At any rate, just the forecasts of Leqembi and Lenvima dominate the current mix as they are potential blockbusters. The deltas of these other components will matter less and less.
Sanity Check
The Eisai EV/EBITDA is above 20x when using annualized EBITDA or trailing figures which are very close, and above 18x EV/EBITDA using forecasts for the finished FY 2023. That’s not a fair multiple, which means we have to assess the implied growth that makes it fair.
The market is aware of the two major revenue levers currently which are Lenvima, and already successful product with almost 300 billion JPY in sales, and Leqembi which is around 50 billion JPY in sales in the US, although it’s not broken out yet since it’s a very new release. Eisai expects that Leqembi, which is for Alzheimer’s, is going to be a trillion dollar product. Lenvima is working on a major foray in combination with Merck’s Keytruda into lung cancer. They expect that to bring Lenvima to 500 billion JPY in FY 2025, which is the year we’re using for our forward statistics and valuation. They are still just identifying possible patients in the US, and China is also a nascent market where Eisai will distribute the product. Important to note is that Leqembi and Lenvima are both co-commercialized products, with Biogen (BIIB) and Merck respectively. Assuming that means that they share 50:50 revenue with Biogen for Leqembi, and taking the 500 billion JPY forecast for Lenvima at face value, we can see what the implied penetration is of Leqembi looking at just the US based on the figures they gave us, which is a $26.5k annual price tag for Leqembi.

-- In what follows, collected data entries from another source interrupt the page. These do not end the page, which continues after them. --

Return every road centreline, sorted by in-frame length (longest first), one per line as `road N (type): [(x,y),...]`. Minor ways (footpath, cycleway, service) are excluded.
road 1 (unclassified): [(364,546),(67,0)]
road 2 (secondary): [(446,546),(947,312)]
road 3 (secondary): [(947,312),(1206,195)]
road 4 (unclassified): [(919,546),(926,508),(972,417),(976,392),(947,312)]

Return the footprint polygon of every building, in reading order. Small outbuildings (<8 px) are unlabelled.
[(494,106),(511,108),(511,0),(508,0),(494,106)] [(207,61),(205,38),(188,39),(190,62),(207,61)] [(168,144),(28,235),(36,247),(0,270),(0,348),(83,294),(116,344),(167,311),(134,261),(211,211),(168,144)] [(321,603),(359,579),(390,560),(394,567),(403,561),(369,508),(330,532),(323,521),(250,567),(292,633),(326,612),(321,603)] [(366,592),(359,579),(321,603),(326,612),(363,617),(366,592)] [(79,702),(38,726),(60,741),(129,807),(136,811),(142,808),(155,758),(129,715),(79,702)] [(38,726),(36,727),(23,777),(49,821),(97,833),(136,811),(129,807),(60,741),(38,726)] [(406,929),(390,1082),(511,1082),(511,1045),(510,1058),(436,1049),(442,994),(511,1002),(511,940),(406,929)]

Assuming a 10% EBITDA margin for the products, Leqembi will need to reach around 270k patients in the US. With demographics fueling growth of AD markets, 2025 prevalence is expected to be around 200 million in the global market. In the US, it’s probably around 8 million by 2025.

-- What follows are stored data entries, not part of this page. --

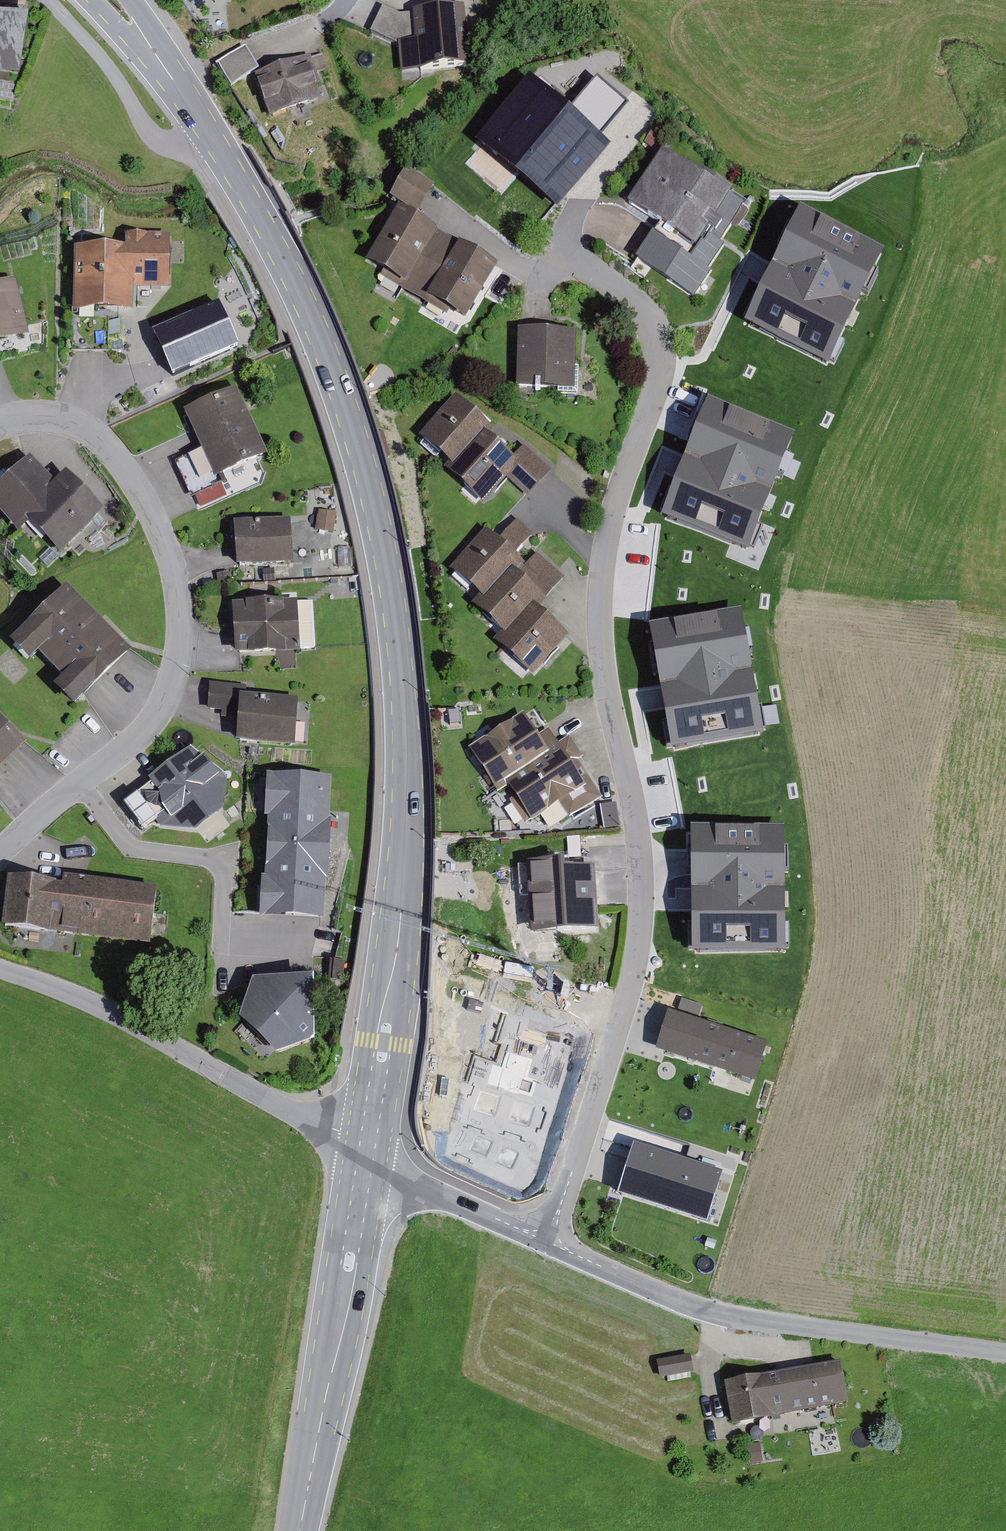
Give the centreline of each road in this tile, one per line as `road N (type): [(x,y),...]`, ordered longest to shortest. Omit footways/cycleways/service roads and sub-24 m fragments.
road 1 (residential): [(549,1236),(640,944),(640,831),(599,625),(606,544),(660,382),(663,333),(572,252),(576,214),(596,183)]
road 2 (secondary): [(398,944),(402,683),(371,498),(339,388),(298,290),(210,134)]
road 3 (residential): [(0,854),(144,734),(174,683),(183,619),(154,512),(110,447),(68,421),(24,417),(0,428)]
road 4 (unclassified): [(549,1236),(580,1258),(718,1313),(1005,1352)]
road 5 (unclassified): [(0,968),(113,1014),(354,1141)]
road 6 (secondary): [(354,1141),(327,1389)]
road 7 (residential): [(210,134),(173,147),(151,138),(111,72),(48,0)]
road 8 (secondary): [(327,1389),(363,1270),(383,1162)]
road 9 (secondary): [(383,1162),(403,1023),(398,944)]
road 10 (secondary): [(398,944),(371,1017),(354,1141)]
road 11 (unclassified): [(383,1162),(523,1231),(549,1236)]
road 12 (secondary): [(210,134),(111,0)]
road 13 (secondary): [(300,1530),(327,1389)]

That’s a penetration of just 3% in the US by 2025. Only a proportion of AD patients will be eligible, but they can try to grow the indication list and get a larger proportion over time. A good chunk, maybe a quarter, could be eventually eligible according to their charts. It’s just then a matter of execution.
They are a bit more conservative, and believe it will take till 2028 before Leqembi hits targets. Nonetheless, penetration required is low, and then there’s potentially a massive market in China that we haven’t even taken into account.
Bottom Line
The assumptions aren’t grand in order to get the financial statistics to a level in the growth forecasts where they will dominate the mix and justify the current valuation. They don’t need to dominate the US market to be a fair prospect, and that’s before even considering the cushion of penetration in other markets too, like China. It actually looks reasonably valued, although the market is already looking forward. Leaning on a buy, especially as AD and oncology markets are always on the secular up, and pricing power is fantastic.